No santo Natal do Senhor, contemplamos o admirável amor de Deus, que vem ao nosso encontro numa adorável criança. Digo adorável não para tentar traduzir a beleza do Seu aspecto físico; antes, adorável diz respeito ao que este Menino é: Homem-Deus.

Com o Profeta Isaías, admiramo-Lo. Porém, a nossa admiração deve superar a do Profeta. Ele não contemplou o Salvador pois viveu, aproximadamente, oitocentos anos antes. Nós, pelo mistério da Sagrada Liturgia, O temos. E, assim, com maior propriedade do que Isaías, podemos dizer: “Como são belos, andando sobre os montes, os pés de quem anuncia e prega a paz, de quem anuncia o bem e prega a salvação, e diz a Sião: ‘Reina teu Deus!’” (Is 52,7). O Menino nascido da Virgem-Mãe Maria veio para estar conosco (é Ele o ‘Emanuel’); veio como Príncipe da Paz (cf. Is 9,5); veio para, percorrendo terras, fazer o bem; veio, ainda, para, no alto da Cruz, salvar a todos, fazendo justiça ao nome imposto sobre Si por Maria e José através da mensagem do Anjo, Jesus, cuja significação é ‘Deus Salvador’. É por este motivo que o Papa São Leão Magno, no século V, afirmar: “Nasceu o nosso Salvador. Não pode haver lugar para a tristeza, quando acaba de nascer a própria vida, a mesma que põe fim ao terror da mortalidade e nos infunde a alegria da eternidade prometida. Ninguém deve sentir-se incapaz de participar de tal felicidade, a todos é comum o motivo para o júbilo; pois Nosso Senhor, destrutor do pecado e da morte, como não encontrou ninguém livre de culpa, veio salvar a todos” (Sermão no Natal do Senhor, 1).
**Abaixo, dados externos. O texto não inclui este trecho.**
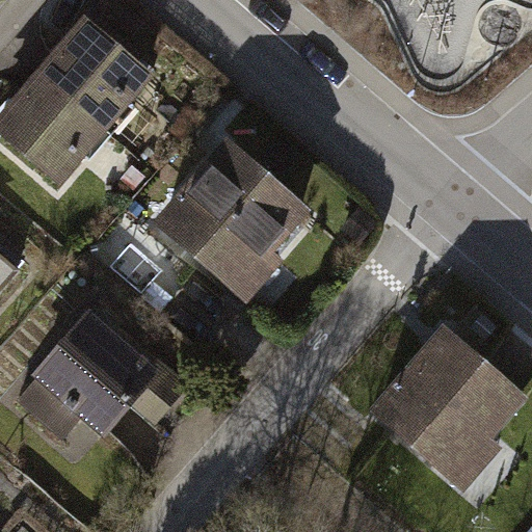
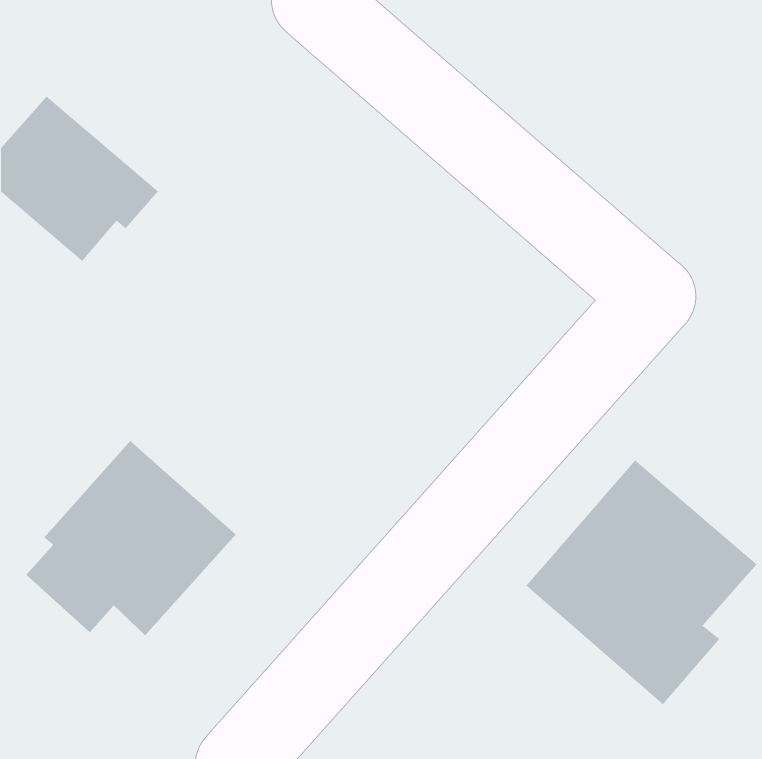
building: [34,15,154,137] -> none
building: [151,136,310,304] -> none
Contemplamos, como nos diz a Carta aos Hebreus, “o esplendor da glória do Pai, a expressão do seu ser” (Hb 1,3). Sim, a nossa humanidade, extasiada, contempla a divindade. Entretanto, não esta isolada: vemos a divindade que assume a humanidade: a natureza divina que se encarna na natureza humana. E, Naquele no qual não há confusão dessas duas substâncias distintas, vemos reluzir o protótipo do “Homem Novo”. Logo, celebrar do Natal do Senhor é festejar a dignidade das naturezas: a divina, que se indigna em assumir a humana; e a do homem, que é alçada à altíssima dignidade divina, ao tempo em que a almejamos.

Contemplar o Deus e Homem Jesus é  escutar Santo Hipólito, que diz: “Deus possuía o Verbo em si mesmo, e o Verbo era imperceptível para o mundo criado; mas fazendo ouvir sua voz, Deus tornou-o perceptível. Gerando-o como luz da luz, enviou como Senhor da criação aquele que é sua própria inteligência. E este Verbo, que no princípio era visível apenas para Deus e invisível para o mundo, tornou-se visível para que o mundo, vendo-o manifestar-se, pudesse ser salvo. O Verbo é verdadeiramente a inteligência de Deus que, ao entrar no mundo, se manifestou como o servo de Deus”. Então, vemos, igualmente, Aquele que era escondido – e, por isto Separado, Santo (em hebraico: kadosh) – tornar-se visível, porque “a Palavra se fez carne e habitou entre nós. E Nós contemplamos a sua glória” (Jo 1,14). Aquele que tudo fez e governa com a Sua Palavra tornar-se próximo a nós, numa proximidade inaudita, inimaginada. Ele é o “Shekinah”, O que montou a Sua tenda entre nós ao assumir um corpo semelhante ao nosso. Se O acolhemos, dá-nos a capacidade de nos tornarmos filhos de Deus, pois nascemos de Deus mesmo, dos efeitos da encarnação desta Criança e da salvação que Ela nos traz (cf. Jo 1,12-13).

Quanta riqueza de manifestação, meu dileto leitor! Quanta profundidade para a nossa singela reflexão! Mas, diante de tanto êxtase, palavras, insuficientes, se calam para dar lugar ao mistério que, com a fé – e somente com ela – é apreendido, é contemplado. Com o olhar do coração de Maria, que tudo guardava em seu interior (cf. Lc 2,19.51), não nos distraiamos com o acidental, com o que é acessório, mas mergulhemos, em cheio, na essencialidade do Natal do Salvador.